Below are records; reproduce exactly the lines from the one that has "126 52 19203" through the one that has "235 187 3512", ends included, and nothing more.

> Record set
━━━━━━━━

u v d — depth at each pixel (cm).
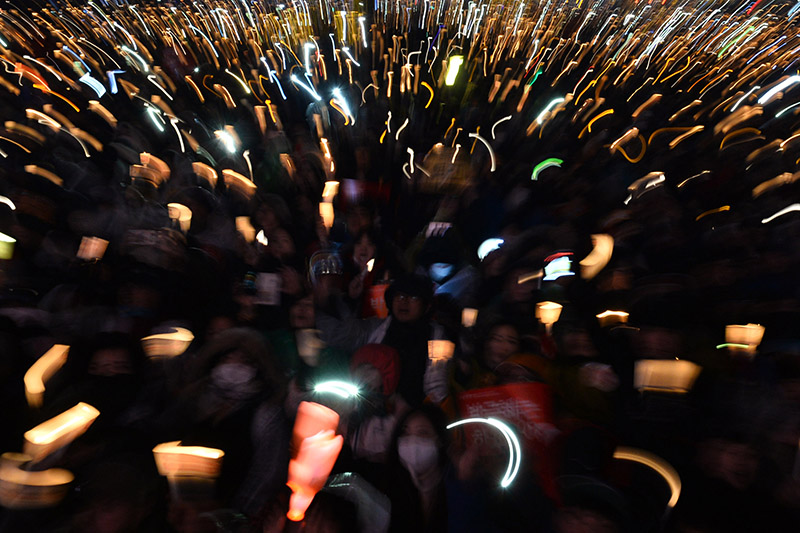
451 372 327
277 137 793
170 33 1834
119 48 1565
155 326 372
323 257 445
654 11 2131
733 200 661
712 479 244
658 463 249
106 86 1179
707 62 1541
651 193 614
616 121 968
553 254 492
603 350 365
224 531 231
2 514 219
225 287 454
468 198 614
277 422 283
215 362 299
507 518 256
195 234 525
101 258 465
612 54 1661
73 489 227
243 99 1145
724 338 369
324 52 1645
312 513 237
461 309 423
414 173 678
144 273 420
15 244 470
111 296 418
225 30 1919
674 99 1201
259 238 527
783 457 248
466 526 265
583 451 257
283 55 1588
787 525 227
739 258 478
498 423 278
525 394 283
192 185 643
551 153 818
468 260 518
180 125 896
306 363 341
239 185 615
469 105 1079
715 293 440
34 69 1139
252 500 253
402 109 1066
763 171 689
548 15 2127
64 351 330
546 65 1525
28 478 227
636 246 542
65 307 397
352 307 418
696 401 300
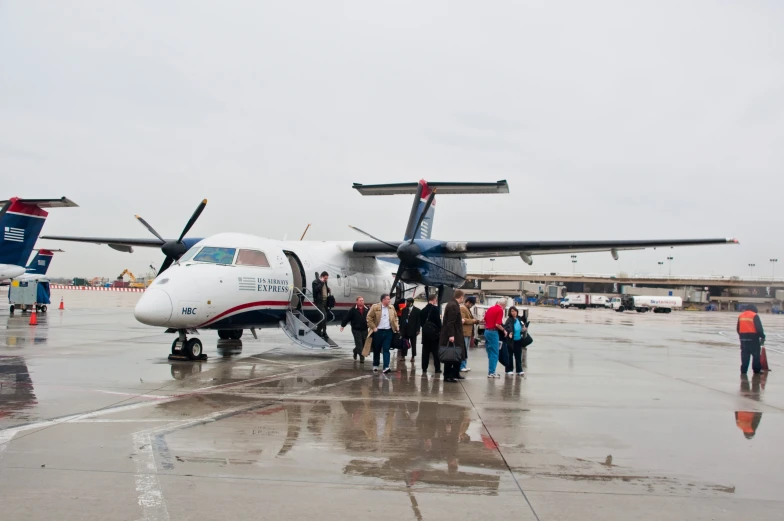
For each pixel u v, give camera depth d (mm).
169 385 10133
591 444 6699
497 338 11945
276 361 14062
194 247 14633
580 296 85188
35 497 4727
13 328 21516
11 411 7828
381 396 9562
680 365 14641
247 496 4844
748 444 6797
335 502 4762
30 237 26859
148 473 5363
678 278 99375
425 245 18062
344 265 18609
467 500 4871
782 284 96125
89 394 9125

━━━━━━━━

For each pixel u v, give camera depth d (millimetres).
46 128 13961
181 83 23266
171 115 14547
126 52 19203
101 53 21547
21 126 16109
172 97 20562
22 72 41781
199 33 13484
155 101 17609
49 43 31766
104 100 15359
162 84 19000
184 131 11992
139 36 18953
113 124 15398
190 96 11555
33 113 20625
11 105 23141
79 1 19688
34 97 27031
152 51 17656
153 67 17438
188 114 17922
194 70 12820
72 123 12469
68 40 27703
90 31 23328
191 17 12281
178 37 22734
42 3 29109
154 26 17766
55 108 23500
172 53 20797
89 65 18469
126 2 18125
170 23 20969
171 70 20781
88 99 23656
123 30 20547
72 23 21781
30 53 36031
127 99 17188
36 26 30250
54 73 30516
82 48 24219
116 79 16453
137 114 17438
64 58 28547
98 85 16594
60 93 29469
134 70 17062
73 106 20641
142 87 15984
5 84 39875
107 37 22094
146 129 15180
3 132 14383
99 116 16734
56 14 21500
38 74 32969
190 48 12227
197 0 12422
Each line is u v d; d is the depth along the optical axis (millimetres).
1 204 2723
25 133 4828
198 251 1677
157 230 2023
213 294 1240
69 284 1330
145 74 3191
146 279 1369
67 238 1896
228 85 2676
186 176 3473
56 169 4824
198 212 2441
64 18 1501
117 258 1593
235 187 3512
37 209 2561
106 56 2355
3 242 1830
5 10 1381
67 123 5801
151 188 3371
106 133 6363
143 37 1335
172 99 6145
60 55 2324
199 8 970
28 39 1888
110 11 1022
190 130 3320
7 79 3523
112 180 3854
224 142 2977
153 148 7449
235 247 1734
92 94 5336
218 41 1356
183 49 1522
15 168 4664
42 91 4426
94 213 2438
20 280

━━━━━━━━

> Solution for this problem
126 52 19203
101 53 21547
21 126 16109
172 97 20562
22 72 41781
199 33 13484
155 101 17609
49 43 31766
104 100 15359
162 84 19000
184 131 11992
139 36 18953
113 124 15398
190 96 11555
33 113 20625
11 105 23141
79 1 19688
34 97 27031
152 51 17656
153 67 17438
188 114 17922
194 70 12820
72 123 12469
68 40 27703
90 31 23328
191 17 12281
178 37 22734
42 3 29109
154 26 17766
55 108 23500
172 53 20797
89 65 18469
126 2 18125
170 23 20969
171 70 20781
88 99 23656
123 30 20547
72 23 21781
30 53 36031
127 99 17188
36 26 30250
54 73 30516
82 48 24219
116 79 16453
137 114 17438
64 58 28547
98 85 16594
60 93 29469
134 70 17062
73 106 20641
142 87 15984
5 84 39875
107 37 22094
146 129 15180
3 132 14383
99 116 16734
56 14 21500
38 74 32969
190 48 12227
197 0 12422
Each line is u v d; d is the depth along the optical axis (millimetres).
1 204 2723
25 133 4828
198 251 1677
157 230 2023
213 294 1240
69 284 1330
145 74 3191
146 279 1369
67 238 1896
228 85 2676
186 176 3473
56 169 4824
198 212 2441
64 18 1501
117 258 1593
235 187 3512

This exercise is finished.